The Latest: Hoyer says Trump holding government 'hostage'
WASHINGTON (AP) - The Latest on President Donald Trump and the partial government shutdown (all times local):
The No. 2 House Democrat is blaming President Donald Trump for the partial government shutdown and says Trump is holding the government "hostage." Maryland Democrat Steny Hoyer says Tuesday that "in another context, we would call that an act of kidnapping or terrorism."
Hoyer says it would be akin to an imposition of martial law if Trump declares a national emergency in order to unilaterally build a Southwest border wall. He says Trump doesn't have that authority and doing that "certainly could" be an abuse of power.
Hoyer compares it to other governments "declaring martial law and justifying them in doing whatever they want to do."
Democrats are refusing to give Trump $5.7 billion to build the wall. The impasse has led to a partial government shutdown, now in its third week.
House Speaker Nancy Pelosi and Senate Minority Leader Chuck Schumer will give the Democratic response to President Donald Trump's remarks to the nation Tuesday on his proposed wall on the U.S.-Mexico border.
An impasse over wall funding has led to a partial government shutdown, now in its third week.
Pelosi and Schumer have flatly refused to pay for the wall. They said Tuesday they will deliver their response to Trump after his address at 9 p.m. EST.

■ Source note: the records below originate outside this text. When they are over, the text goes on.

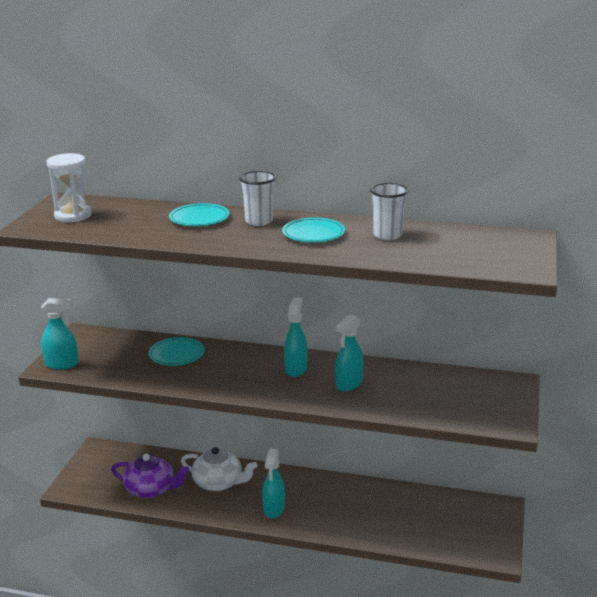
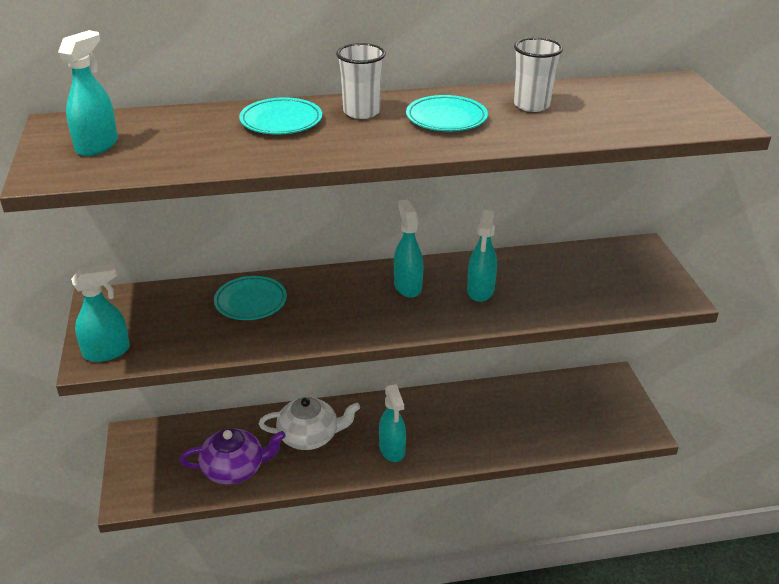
camera: 25 degrees left, 10 degrees up
white hourglass [46,153,92,222] -> turquoise spray bottle [58,30,118,156]

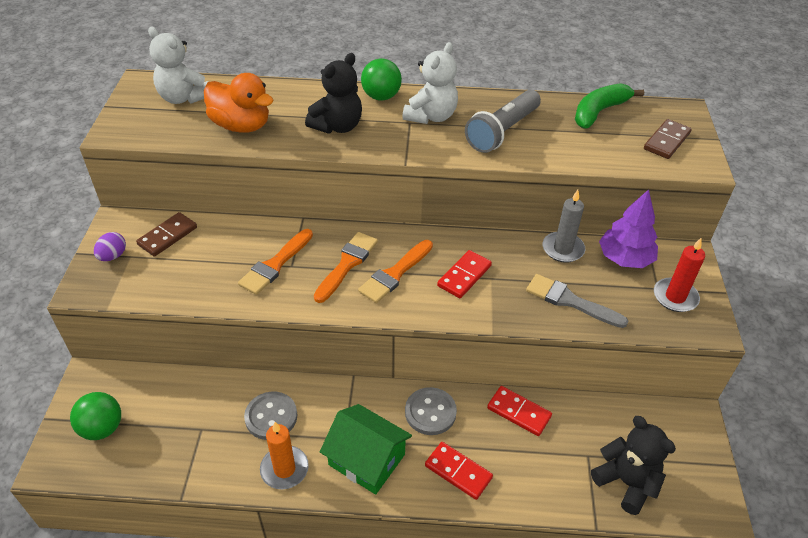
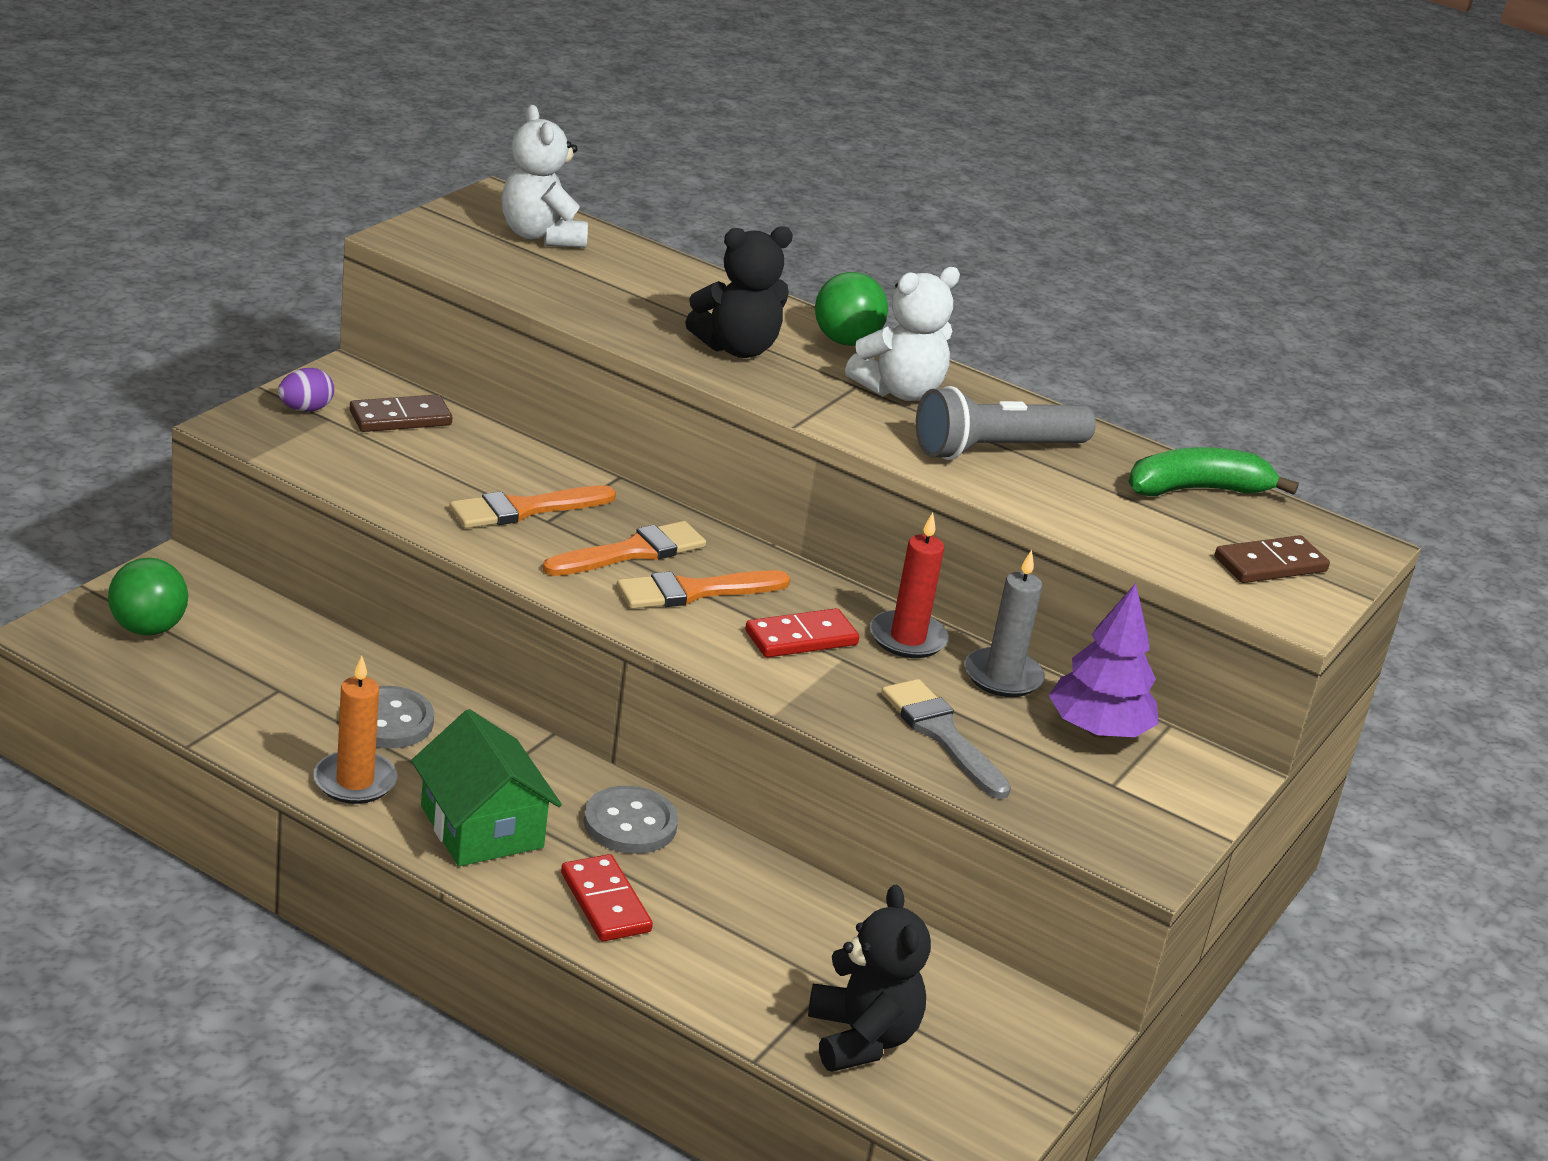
camera: 25 degrees right, 15 degrees down
orange duck [204,73,274,133] -> none
red domino [487,386,552,436] -> none
red candle [654,238,705,312] -> red candle moved to [870,513,949,658]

Trump says there is a security crisis at the U.S.-Mexico border that can be addressed only by spending $5.7 billion on a wall as a way to prevent people from crossing into the U.S. illegally.
Leaders of the bipartisan National Governors Association are urging President Donald Trump and congressional leaders to end the partial government shutdown, telling them "a federal government shutdown should not be a negotiating tactic as disagreements are resolved."
The group's chairman, Montana Democrat Steve Bullock, and vice chairman, Maryland Republican Larry Hogan, sent the letter on Monday.
The message was made public Tuesday, the 18th day of the shutdown, as Trump prepared to make his case in a prime-time speech that there's a U.S.-Mexico border crisis that must be addressed. Trump wants billions of dollars to fund a border wall, which congressional Democrats oppose.
The governors say federal workers are being hurt and state business is being affected by shutdowns of federal departments and agencies. They warn shorelines are at risk with reduced Coast Guard capabilities.
With no breakthrough in sight, President Donald Trump is set to argue in a prime-time address that a "crisis" at the U.S.-Mexico border requires the wall he's demanding before ending the partial government shutdown.
Trump's speech on Tuesday night will be followed by his visit Thursday to the southern border. White House press secretary Sarah Huckabee Sanders tweeted that he will use the visit to "meet with those on the front lines of the national security and humanitarian crisis."
The administration is also at least talking about declaring a national emergency to allow Trump to move forward on the wall without Congress approving the $5.6 billion he wants.
In the meantime, hundreds of thousands of federal workers face missed paychecks Friday as the shutdown drags through a third week.